STATED EXERCISE> Print each of the records below word for word, with nothing added or changed.

LISTED RECORDS>
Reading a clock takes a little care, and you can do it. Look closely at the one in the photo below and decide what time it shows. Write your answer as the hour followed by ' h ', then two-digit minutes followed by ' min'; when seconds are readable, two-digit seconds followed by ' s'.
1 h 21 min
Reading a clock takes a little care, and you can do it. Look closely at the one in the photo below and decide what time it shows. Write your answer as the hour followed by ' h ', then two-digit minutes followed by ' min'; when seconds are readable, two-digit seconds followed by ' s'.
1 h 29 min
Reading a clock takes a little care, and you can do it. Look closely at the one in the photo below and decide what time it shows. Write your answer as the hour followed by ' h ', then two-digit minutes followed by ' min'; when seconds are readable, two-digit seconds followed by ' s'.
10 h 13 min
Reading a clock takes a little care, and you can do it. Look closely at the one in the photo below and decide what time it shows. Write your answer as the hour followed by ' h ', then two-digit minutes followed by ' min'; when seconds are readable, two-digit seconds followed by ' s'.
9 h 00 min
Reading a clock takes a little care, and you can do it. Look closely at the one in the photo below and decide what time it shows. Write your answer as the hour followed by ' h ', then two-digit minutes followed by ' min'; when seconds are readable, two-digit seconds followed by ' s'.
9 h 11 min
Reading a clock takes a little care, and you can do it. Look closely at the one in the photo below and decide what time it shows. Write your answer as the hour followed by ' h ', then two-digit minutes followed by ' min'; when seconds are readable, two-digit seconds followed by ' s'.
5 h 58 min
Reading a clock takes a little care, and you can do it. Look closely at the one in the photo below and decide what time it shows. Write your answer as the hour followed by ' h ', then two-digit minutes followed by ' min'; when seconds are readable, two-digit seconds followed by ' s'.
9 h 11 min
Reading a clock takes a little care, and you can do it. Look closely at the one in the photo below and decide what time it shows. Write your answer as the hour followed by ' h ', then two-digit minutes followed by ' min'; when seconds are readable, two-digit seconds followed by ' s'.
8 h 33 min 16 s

TASK OUTPUT>
Reading a clock takes a little care, and you can do it. Look closely at the one in the photo below and decide what time it shows. Write your answer as the hour followed by ' h ', then two-digit minutes followed by ' min'; when seconds are readable, two-digit seconds followed by ' s'.
1 h 21 min
Reading a clock takes a little care, and you can do it. Look closely at the one in the photo below and decide what time it shows. Write your answer as the hour followed by ' h ', then two-digit minutes followed by ' min'; when seconds are readable, two-digit seconds followed by ' s'.
1 h 29 min
Reading a clock takes a little care, and you can do it. Look closely at the one in the photo below and decide what time it shows. Write your answer as the hour followed by ' h ', then two-digit minutes followed by ' min'; when seconds are readable, two-digit seconds followed by ' s'.
10 h 13 min
Reading a clock takes a little care, and you can do it. Look closely at the one in the photo below and decide what time it shows. Write your answer as the hour followed by ' h ', then two-digit minutes followed by ' min'; when seconds are readable, two-digit seconds followed by ' s'.
9 h 00 min
Reading a clock takes a little care, and you can do it. Look closely at the one in the photo below and decide what time it shows. Write your answer as the hour followed by ' h ', then two-digit minutes followed by ' min'; when seconds are readable, two-digit seconds followed by ' s'.
9 h 11 min
Reading a clock takes a little care, and you can do it. Look closely at the one in the photo below and decide what time it shows. Write your answer as the hour followed by ' h ', then two-digit minutes followed by ' min'; when seconds are readable, two-digit seconds followed by ' s'.
5 h 58 min
Reading a clock takes a little care, and you can do it. Look closely at the one in the photo below and decide what time it shows. Write your answer as the hour followed by ' h ', then two-digit minutes followed by ' min'; when seconds are readable, two-digit seconds followed by ' s'.
9 h 11 min
Reading a clock takes a little care, and you can do it. Look closely at the one in the photo below and decide what time it shows. Write your answer as the hour followed by ' h ', then two-digit minutes followed by ' min'; when seconds are readable, two-digit seconds followed by ' s'.
8 h 33 min 16 s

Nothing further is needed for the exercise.